Air pollution in Europe has decreased since the turn of the millennium but stronger measures are needed.
That’s according to a new report from the European Environment Agency (EEA), which studied air quality trends from 2000 to 2014.
Although the average amount of harmful particulate matter (PM) fell in 75% of monitored locations over the period, it’s still the single largest environmental health hazard on the continent, it states.
The report blames PM for more than 467,000 deaths a year and Nitrogen Dioxide for 71,000 deaths a year.
In 2014, 85% of the urban population was still exposed to PM levels deemed harmful to health by the World Health Organisation (WHO).
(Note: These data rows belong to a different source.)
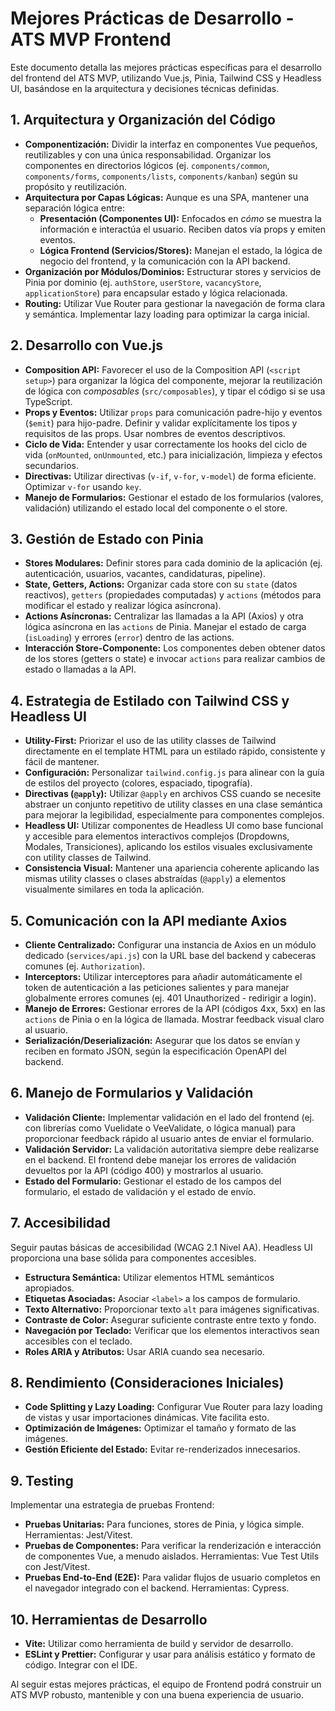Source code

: # Mejores Prácticas de Desarrollo - ATS MVP Frontend

Este documento detalla las mejores prácticas específicas para el desarrollo del frontend del ATS MVP, utilizando Vue.js, Pinia, Tailwind CSS y Headless UI, basándose en la arquitectura y decisiones técnicas definidas.

## 1. Arquitectura y Organización del Código

- **Componentización:** Dividir la interfaz en componentes Vue pequeños, reutilizables y con una única responsabilidad. Organizar los componentes en directorios lógicos (ej. `components/common`, `components/forms`, `components/lists`, `components/kanban`) según su propósito y reutilización.
- **Arquitectura por Capas Lógicas:** Aunque es una SPA, mantener una separación lógica entre:
    - **Presentación (Componentes UI):** Enfocados en *cómo* se muestra la información e interactúa el usuario. Reciben datos vía props y emiten eventos.
    - **Lógica Frontend (Servicios/Stores):** Manejan el estado, la lógica de negocio del frontend, y la comunicación con la API backend.
- **Organización por Módulos/Dominios:** Estructurar stores y servicios de Pinia por dominio (ej. `authStore`, `userStore`, `vacancyStore`, `applicationStore`) para encapsular estado y lógica relacionada.
- **Routing:** Utilizar Vue Router para gestionar la navegación de forma clara y semántica. Implementar lazy loading para optimizar la carga inicial.

## 2. Desarrollo con Vue.js

- **Composition API:** Favorecer el uso de la Composition API (`<script setup>`) para organizar la lógica del componente, mejorar la reutilización de lógica con *composables* (`src/composables`), y tipar el código si se usa TypeScript.
- **Props y Eventos:** Utilizar `props` para comunicación padre-hijo y eventos (`$emit`) para hijo-padre. Definir y validar explícitamente los tipos y requisitos de las props. Usar nombres de eventos descriptivos.
- **Ciclo de Vida:** Entender y usar correctamente los hooks del ciclo de vida (`onMounted`, `onUnmounted`, etc.) para inicialización, limpieza y efectos secundarios.
- **Directivas:** Utilizar directivas (`v-if`, `v-for`, `v-model`) de forma eficiente. Optimizar `v-for` usando `key`.
- **Manejo de Formularios:** Gestionar el estado de los formularios (valores, validación) utilizando el estado local del componente o el store.

## 3. Gestión de Estado con Pinia

- **Stores Modulares:** Definir stores para cada dominio de la aplicación (ej. autenticación, usuarios, vacantes, candidaturas, pipeline).
- **State, Getters, Actions:** Organizar cada store con su `state` (datos reactivos), `getters` (propiedades computadas) y `actions` (métodos para modificar el estado y realizar lógica asíncrona).
- **Actions Asíncronas:** Centralizar las llamadas a la API (Axios) y otra lógica asíncrona en las `actions` de Pinia. Manejar el estado de carga (`isLoading`) y errores (`error`) dentro de las actions.
- **Interacción Store-Componente:** Los componentes deben obtener datos de los stores (getters o state) e invocar `actions` para realizar cambios de estado o llamadas a la API.

## 4. Estrategia de Estilado con Tailwind CSS y Headless UI

- **Utility-First:** Priorizar el uso de las utility classes de Tailwind directamente en el template HTML para un estilado rápido, consistente y fácil de mantener.
- **Configuración:** Personalizar `tailwind.config.js` para alinear con la guía de estilos del proyecto (colores, espaciado, tipografía).
- **Directivas (`@apply`):** Utilizar `@apply` en archivos CSS cuando se necesite abstraer un conjunto repetitivo de utility classes en una clase semántica para mejorar la legibilidad, especialmente para componentes complejos.
- **Headless UI:** Utilizar componentes de Headless UI como base funcional y accesible para elementos interactivos complejos (Dropdowns, Modales, Transiciones), aplicando los estilos visuales exclusivamente con utility classes de Tailwind.
- **Consistencia Visual:** Mantener una apariencia coherente aplicando las mismas utility classes o clases abstraídas (`@apply`) a elementos visualmente similares en toda la aplicación.

## 5. Comunicación con la API mediante Axios

- **Cliente Centralizado:** Configurar una instancia de Axios en un módulo dedicado (`services/api.js`) con la URL base del backend y cabeceras comunes (ej. `Authorization`).
- **Interceptors:** Utilizar interceptores para añadir automáticamente el token de autenticación a las peticiones salientes y para manejar globalmente errores comunes (ej. 401 Unauthorized - redirigir a login).
- **Manejo de Errores:** Gestionar errores de la API (códigos 4xx, 5xx) en las `actions` de Pinia o en la lógica de llamada. Mostrar feedback visual claro al usuario.
- **Serialización/Deserialización:** Asegurar que los datos se envían y reciben en formato JSON, según la especificación OpenAPI del backend.

## 6. Manejo de Formularios y Validación

- **Validación Cliente:** Implementar validación en el lado del frontend (ej. con librerías como Vuelidate o VeeValidate, o lógica manual) para proporcionar feedback rápido al usuario antes de enviar el formulario.
- **Validación Servidor:** La validación autoritativa siempre debe realizarse en el backend. El frontend debe manejar los errores de validación devueltos por la API (código 400) y mostrarlos al usuario.
- **Estado del Formulario:** Gestionar el estado de los campos del formulario, el estado de validación y el estado de envío.

## 7. Accesibilidad

Seguir pautas básicas de accesibilidad (WCAG 2.1 Nivel AA). Headless UI proporciona una base sólida para componentes accesibles.
- **Estructura Semántica:** Utilizar elementos HTML semánticos apropiados.
- **Etiquetas Asociadas:** Asociar `<label>` a los campos de formulario.
- **Texto Alternativo:** Proporcionar texto `alt` para imágenes significativas.
- **Contraste de Color:** Asegurar suficiente contraste entre texto y fondo.
- **Navegación por Teclado:** Verificar que los elementos interactivos sean accesibles con el teclado.
- **Roles ARIA y Atributos:** Usar ARIA cuando sea necesario.

## 8. Rendimiento (Consideraciones Iniciales)

- **Code Splitting y Lazy Loading:** Configurar Vue Router para lazy loading de vistas y usar importaciones dinámicas. Vite facilita esto.
- **Optimización de Imágenes:** Optimizar el tamaño y formato de las imágenes.
- **Gestión Eficiente del Estado:** Evitar re-renderizados innecesarios.

## 9. Testing

Implementar una estrategia de pruebas Frontend:
- **Pruebas Unitarias:** Para funciones, stores de Pinia, y lógica simple. Herramientas: Jest/Vitest.
- **Pruebas de Componentes:** Para verificar la renderización e interacción de componentes Vue, a menudo aislados. Herramientas: Vue Test Utils con Jest/Vitest.
- **Pruebas End-to-End (E2E):** Para validar flujos de usuario completos en el navegador integrado con el backend. Herramientas: Cypress.

## 10. Herramientas de Desarrollo

- **Vite:** Utilizar como herramienta de build y servidor de desarrollo.
- **ESLint y Prettier:** Configurar y usar para análisis estático y formato de código. Integrar con el IDE.

Al seguir estas mejores prácticas, el equipo de Frontend podrá construir un ATS MVP robusto, mantenible y con una buena experiencia de usuario.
Around 7% of people were still exposed to harmful Nitrogen Dioxide levels – 94% of this coming from traffic, it adds.
Ammonia emissions from agriculture and PM emissions from household coal and wood burning didn’t significantly change over the 14 years studied, suggesting increased public guidance and government measures need to be implemented.
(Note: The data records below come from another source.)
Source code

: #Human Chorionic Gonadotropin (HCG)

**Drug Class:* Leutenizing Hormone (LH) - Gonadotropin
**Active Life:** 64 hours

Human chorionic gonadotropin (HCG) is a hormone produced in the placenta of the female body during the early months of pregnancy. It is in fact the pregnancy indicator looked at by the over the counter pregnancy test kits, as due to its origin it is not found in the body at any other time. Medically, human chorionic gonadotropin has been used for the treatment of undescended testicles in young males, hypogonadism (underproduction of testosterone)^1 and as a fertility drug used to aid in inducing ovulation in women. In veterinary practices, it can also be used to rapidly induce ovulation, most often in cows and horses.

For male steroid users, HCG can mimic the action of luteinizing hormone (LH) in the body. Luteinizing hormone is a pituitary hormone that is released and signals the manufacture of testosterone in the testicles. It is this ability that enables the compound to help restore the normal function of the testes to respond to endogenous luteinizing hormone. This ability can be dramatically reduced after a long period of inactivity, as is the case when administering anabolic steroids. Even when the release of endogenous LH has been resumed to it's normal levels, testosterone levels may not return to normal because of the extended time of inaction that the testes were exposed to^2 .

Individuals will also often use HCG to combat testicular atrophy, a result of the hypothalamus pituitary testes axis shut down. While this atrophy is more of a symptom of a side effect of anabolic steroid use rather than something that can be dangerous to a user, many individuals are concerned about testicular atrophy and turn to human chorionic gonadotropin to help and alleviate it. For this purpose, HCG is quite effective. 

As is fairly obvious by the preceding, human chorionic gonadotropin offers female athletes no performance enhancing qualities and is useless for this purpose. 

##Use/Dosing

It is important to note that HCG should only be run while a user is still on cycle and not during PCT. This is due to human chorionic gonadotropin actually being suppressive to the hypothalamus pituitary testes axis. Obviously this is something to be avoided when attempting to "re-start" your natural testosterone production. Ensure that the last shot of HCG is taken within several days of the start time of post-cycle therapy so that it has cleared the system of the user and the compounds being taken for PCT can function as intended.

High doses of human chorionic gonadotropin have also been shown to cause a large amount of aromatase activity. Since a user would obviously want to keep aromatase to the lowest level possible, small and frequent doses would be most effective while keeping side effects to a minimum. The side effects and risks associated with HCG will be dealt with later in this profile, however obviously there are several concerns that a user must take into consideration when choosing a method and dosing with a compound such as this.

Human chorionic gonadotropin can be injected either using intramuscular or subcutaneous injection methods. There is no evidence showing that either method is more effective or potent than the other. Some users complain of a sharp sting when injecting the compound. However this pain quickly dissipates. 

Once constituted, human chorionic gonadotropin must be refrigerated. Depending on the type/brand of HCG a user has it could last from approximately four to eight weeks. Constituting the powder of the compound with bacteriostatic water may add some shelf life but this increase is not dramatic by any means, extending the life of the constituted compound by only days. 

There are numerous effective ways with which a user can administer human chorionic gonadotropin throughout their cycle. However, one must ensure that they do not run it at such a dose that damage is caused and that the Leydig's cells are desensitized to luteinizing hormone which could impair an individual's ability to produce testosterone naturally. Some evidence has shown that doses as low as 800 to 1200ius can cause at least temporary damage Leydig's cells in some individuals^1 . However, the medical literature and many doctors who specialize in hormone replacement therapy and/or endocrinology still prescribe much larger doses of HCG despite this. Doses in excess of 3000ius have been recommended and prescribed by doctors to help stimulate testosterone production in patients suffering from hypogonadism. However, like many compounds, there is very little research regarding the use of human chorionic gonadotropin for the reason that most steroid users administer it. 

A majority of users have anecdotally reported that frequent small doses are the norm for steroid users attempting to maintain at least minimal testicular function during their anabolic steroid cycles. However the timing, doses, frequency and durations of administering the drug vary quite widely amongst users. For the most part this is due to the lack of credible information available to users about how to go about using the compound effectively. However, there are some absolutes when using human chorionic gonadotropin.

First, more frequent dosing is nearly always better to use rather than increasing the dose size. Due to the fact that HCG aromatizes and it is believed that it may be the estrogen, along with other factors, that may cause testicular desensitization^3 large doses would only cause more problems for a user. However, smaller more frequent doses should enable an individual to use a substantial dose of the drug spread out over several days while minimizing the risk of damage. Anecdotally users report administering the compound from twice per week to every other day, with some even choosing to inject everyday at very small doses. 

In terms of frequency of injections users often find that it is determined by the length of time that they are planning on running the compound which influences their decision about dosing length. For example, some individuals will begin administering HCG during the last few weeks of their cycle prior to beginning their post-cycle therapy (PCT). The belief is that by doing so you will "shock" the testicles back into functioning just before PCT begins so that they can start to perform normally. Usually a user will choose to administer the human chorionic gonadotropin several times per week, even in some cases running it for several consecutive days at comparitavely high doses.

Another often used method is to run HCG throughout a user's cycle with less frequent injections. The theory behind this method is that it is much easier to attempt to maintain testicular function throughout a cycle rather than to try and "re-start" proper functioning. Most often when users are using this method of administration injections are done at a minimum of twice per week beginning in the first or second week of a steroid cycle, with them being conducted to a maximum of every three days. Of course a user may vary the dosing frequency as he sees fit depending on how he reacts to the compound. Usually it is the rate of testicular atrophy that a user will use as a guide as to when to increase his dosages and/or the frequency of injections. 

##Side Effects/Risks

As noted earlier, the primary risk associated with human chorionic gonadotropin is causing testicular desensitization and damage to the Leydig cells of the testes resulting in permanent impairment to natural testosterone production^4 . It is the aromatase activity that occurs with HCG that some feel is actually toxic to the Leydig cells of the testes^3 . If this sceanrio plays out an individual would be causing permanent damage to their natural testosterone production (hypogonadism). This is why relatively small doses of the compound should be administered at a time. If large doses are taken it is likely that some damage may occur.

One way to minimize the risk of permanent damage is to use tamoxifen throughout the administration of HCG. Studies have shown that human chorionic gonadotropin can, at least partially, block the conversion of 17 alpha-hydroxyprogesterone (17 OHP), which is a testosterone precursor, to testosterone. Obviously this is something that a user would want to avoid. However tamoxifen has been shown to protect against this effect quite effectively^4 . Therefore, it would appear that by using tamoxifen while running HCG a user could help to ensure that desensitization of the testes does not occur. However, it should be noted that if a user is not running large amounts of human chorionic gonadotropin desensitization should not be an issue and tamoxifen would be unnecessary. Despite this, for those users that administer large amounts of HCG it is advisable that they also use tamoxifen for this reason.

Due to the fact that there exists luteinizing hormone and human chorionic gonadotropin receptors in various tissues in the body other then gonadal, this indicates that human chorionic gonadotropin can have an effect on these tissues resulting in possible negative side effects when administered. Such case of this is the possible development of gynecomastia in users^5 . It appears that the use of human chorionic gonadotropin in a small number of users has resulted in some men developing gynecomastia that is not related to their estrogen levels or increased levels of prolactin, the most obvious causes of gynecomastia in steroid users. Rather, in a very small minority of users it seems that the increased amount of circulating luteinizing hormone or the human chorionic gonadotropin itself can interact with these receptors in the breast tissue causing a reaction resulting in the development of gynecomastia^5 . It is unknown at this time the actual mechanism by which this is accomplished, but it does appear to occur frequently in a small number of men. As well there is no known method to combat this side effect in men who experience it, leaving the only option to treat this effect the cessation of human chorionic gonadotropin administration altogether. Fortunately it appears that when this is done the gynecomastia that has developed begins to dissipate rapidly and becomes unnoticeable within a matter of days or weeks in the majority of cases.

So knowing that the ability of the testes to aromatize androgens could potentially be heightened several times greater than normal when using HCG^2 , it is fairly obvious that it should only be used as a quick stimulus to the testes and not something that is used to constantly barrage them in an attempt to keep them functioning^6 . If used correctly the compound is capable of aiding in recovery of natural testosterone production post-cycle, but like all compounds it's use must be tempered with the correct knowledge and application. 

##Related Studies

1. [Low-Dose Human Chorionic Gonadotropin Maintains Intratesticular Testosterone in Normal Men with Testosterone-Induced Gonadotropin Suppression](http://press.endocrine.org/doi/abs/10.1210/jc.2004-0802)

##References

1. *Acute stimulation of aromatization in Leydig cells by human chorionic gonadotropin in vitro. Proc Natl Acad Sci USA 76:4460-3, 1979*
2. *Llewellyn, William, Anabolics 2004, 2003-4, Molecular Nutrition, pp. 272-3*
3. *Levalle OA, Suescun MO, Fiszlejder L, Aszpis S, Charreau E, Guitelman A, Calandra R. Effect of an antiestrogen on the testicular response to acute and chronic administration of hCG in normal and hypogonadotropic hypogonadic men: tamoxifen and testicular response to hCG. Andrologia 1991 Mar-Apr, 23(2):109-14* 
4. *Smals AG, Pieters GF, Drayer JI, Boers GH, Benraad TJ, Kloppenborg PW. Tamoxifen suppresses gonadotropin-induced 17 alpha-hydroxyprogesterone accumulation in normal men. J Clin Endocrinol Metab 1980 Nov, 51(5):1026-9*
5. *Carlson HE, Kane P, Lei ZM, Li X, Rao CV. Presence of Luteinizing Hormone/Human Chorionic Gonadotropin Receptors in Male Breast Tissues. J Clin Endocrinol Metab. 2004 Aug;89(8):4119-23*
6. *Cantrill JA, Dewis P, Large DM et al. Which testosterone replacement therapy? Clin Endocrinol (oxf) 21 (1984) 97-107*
EEA Executive Director Hans Bruyninckx said: “Emission reductions have led to improvements in air quality in Europe but not enough to avoid unacceptable damage to human health and the environment.
“We need to tackle the root causes of air pollution, which calls for a fundamental and innovative transformation of our mobility, energy and food systems. This process of change requires action from us all, including public authorities, businesses, citizens and research community.”